Pourquoi Pangolin ?#
Quand on commence à auto-héberger sérieusement, on connaît tous la dérive :
- un port ouvert “temporairement”, puis un second,
- un reverse proxy exposé “juste pour tester”,
- et au final une infra qu’on n’ose plus trop regarder.
Pangolin est arrivé pile à ce moment-là pour moi.
Pas comme une solution miracle, mais comme un moyen de remettre de l’ordre.
Des solutions comme Cloudflare Tunnel peuvent aider, mais elles imposent :
- un passage par une infrastructure tierce
- une dépendance à un écosystème propriétaire
- un modèle Zero Trust peu maîtrisé côté infrastructure
Pangolin répond à ce problème autrement.
Pangolin est une plateforme open-source d’accès distant, basée sur l’identité, construite au-dessus de WireGuard.
Elle combine deux approches dans un même outil :
- un reverse proxy pour l’accès aux applications web
- un accès de type VPN pour les ressources privées (SSH, bases de données, services internes)
Les réseaux privés sont reliés à Pangolin via des connecteurs légers appelés sites.
Un site établit un tunnel sécurisé sans IP publique ni ouverture de ports, et permet d’exposer uniquement des ressources précises, jamais un réseau entier.
Site officiel : https://pangolin.net
Dépôt GitHub : https://github.com/fosrl/pangolin
Positionnement clair : Pangolin, Cloudflare et VPN#
Pangolin n’est pas un VPN de remplacement. Un VPN reste recommandé pour l’administration bas niveau et les accès de secours.
Pangolin apporte :
- un reverse proxy Zero Trust
- un contrôle d’accès applicatif
- une segmentation fine des ressources
Cet article documente l’installation complète de Pangolin, sa mise à jour, ainsi que la création de ressources publiques et privées, avec l’ajout d’un node Newt côté réseau cible.
Ce n’est pas une réécriture de la documentation officielle.

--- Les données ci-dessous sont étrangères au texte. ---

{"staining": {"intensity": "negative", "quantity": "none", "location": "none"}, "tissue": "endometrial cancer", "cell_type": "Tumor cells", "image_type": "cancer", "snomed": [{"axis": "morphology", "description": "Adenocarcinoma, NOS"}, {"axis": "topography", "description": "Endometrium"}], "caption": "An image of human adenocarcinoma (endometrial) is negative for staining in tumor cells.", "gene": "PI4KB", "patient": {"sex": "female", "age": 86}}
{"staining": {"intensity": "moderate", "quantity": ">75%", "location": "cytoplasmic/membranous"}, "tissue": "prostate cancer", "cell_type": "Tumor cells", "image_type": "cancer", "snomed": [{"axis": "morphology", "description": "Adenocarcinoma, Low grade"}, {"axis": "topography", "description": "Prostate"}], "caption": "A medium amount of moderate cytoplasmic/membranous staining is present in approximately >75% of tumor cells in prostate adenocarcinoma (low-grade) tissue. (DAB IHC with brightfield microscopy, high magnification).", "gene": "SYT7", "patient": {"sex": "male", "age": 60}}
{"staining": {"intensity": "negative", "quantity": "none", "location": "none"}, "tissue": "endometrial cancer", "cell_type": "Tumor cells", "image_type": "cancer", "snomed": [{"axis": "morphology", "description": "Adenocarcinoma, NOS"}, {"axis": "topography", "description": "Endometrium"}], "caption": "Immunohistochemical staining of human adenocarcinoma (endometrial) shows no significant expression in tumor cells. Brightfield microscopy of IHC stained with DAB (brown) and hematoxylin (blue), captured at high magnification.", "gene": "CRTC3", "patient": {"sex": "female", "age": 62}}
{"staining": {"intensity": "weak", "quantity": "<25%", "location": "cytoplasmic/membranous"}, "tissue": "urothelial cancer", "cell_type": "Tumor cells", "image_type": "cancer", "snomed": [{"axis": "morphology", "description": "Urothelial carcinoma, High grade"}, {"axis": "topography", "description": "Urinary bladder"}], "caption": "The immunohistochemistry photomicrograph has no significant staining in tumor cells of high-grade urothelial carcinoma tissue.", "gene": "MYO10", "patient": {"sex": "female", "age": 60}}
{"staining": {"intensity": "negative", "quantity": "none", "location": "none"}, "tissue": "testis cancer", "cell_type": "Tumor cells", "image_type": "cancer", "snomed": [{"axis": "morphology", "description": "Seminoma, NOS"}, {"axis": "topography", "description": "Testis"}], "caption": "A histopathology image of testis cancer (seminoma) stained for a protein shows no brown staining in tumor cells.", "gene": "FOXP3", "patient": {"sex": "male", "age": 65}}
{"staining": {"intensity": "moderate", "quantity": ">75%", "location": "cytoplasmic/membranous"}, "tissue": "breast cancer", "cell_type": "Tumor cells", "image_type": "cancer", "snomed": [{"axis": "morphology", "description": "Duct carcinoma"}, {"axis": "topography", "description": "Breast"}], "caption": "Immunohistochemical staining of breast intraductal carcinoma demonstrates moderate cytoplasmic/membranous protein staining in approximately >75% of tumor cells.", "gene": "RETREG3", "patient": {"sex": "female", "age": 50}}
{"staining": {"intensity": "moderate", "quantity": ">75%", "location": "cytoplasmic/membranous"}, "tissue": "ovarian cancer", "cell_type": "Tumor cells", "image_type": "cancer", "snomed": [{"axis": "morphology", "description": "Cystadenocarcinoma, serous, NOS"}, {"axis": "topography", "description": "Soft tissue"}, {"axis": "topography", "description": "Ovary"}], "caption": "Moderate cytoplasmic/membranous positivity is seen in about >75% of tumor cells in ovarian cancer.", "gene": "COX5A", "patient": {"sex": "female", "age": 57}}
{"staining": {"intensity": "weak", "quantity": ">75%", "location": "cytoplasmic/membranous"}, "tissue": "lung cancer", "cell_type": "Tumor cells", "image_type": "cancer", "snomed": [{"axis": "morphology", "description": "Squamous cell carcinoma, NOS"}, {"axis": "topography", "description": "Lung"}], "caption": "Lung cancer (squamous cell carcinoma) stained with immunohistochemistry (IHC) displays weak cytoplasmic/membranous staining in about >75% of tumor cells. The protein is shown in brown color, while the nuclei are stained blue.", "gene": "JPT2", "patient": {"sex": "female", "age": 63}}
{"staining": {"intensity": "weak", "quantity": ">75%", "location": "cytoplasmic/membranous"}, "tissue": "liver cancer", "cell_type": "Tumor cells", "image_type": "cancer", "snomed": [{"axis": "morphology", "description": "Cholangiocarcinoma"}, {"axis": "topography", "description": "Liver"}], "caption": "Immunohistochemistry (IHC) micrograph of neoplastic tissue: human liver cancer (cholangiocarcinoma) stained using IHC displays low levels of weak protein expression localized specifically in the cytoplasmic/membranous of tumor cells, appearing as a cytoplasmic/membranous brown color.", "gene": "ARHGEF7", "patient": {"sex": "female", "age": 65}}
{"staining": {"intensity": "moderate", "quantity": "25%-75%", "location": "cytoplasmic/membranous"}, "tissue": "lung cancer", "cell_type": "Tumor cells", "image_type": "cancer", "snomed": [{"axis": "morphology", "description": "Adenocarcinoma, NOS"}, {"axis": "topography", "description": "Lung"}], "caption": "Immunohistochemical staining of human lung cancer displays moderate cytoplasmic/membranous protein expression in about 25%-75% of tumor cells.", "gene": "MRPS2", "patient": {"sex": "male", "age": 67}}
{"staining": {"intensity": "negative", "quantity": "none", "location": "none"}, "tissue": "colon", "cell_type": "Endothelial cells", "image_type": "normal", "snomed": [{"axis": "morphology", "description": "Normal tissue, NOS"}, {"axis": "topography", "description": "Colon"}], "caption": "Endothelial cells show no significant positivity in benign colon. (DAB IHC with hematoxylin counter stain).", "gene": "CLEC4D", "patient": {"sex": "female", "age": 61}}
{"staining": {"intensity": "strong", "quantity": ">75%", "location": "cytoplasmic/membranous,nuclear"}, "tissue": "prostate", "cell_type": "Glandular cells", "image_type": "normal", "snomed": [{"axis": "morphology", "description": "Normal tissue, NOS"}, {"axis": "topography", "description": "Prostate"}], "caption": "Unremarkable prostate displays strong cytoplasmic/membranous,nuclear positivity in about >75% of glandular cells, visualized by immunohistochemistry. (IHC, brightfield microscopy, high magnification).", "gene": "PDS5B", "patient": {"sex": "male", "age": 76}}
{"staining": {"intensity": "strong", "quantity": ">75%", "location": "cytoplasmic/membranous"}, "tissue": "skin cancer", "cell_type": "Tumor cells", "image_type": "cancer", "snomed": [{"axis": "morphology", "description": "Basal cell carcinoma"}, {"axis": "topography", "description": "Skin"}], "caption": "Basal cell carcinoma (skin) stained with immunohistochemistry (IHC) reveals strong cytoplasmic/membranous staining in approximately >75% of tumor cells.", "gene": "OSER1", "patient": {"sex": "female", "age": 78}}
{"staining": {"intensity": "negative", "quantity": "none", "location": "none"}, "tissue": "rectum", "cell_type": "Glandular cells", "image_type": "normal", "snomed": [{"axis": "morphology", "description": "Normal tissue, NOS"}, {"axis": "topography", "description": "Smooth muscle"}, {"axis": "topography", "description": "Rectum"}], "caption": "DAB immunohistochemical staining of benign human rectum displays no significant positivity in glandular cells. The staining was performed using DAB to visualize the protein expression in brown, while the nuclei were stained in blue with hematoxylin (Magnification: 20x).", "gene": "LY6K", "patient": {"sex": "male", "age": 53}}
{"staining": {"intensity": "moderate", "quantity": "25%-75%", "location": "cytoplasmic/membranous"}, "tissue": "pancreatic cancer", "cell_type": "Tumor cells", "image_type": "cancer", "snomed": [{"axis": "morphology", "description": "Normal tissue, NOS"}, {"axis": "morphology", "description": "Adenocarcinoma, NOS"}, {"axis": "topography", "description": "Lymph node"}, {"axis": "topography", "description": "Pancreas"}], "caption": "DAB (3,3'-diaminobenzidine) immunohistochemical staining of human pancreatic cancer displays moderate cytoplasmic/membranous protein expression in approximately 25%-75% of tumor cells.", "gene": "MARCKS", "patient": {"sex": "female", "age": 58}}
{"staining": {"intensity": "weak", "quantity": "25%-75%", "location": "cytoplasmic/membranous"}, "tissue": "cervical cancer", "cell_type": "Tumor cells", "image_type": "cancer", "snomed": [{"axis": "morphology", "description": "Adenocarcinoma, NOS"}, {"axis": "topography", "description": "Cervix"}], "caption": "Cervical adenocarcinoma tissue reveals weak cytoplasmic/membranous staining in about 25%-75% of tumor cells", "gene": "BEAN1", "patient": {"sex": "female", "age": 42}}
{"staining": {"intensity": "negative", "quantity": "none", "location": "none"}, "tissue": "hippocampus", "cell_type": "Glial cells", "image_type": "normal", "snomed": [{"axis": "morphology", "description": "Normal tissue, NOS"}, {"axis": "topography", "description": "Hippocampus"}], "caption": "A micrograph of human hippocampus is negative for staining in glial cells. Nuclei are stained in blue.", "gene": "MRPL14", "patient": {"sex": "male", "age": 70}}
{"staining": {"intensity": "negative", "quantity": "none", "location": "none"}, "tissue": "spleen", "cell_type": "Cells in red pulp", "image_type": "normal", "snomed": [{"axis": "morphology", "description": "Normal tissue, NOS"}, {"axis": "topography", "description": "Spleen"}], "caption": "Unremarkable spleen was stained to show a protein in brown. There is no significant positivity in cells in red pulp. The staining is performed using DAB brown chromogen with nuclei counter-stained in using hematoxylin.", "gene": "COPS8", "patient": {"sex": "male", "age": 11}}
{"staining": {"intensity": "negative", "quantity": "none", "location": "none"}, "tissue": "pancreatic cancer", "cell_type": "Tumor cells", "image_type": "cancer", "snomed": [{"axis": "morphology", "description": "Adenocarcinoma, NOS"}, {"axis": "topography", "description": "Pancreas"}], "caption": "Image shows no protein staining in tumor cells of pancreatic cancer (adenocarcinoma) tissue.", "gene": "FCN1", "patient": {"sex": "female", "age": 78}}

C’est un retour d’expérience, basé sur une utilisation réelle.
Prérequis#
- VPS Linux avec IP publique
- Nom de domaine pointant vers le VPS (ex :
pangolin.example.com) - Docker et Docker Compose installés
- Ports ouverts :
- 80 / TCP
- 443 / TCP
- 51820 / UDP
- 21820 / UDP
- Adresse email valide pour Let’s Encrypt
Installation de Pangolin#
J’ai personnelement utilisé le quick install script : https://docs.pangolin.net/self-host/quick-install
Cette méthode :
- installe automatiquement les services nécessaires
- configure HTTPS
- initialise le dashboard Pangolin
Pour l’éxécuter, rien de plus simple :
curl -fsSL https://static.pangolin.net/get-installer.sh | bashEnsuite on lui donne les droits d’éxécution :
chmod +x installerOn éxécute l’installateur :
./installerConfiguration des paramètres de base#
Lors de l’installation, le script vous demande de renseigner plusieurs paramètres essentiels :
Base Domain
Entrez votre nom de domaine racine, sans sous-domaine
(ex.example.com)Dashboard Domain
Appuyez sur Entrée pour accepter la valeur par défaut
(ex.pangolin.example.com)
ou indiquez un domaine personnalisé.Adresse email Let’s Encrypt
Fournissez une adresse email valide utilisée pour :- la génération des certificats SSL
- la création du compte administrateur
Tunneling (Gerbil)
Choisissez si vous souhaitez installer Gerbil pour activer les connexions tunnelisées :- Oui (par défaut, recommandé) : Pangolin fonctionne en mode tunnel Zero Trust
- Non : Pangolin fonctionne comme un reverse proxy classique, sans tunneling
Options non obligatoires#
Configuration des emails (SMTP)#
La gestion des emails est optionnelle et peut être configurée ultérieurement.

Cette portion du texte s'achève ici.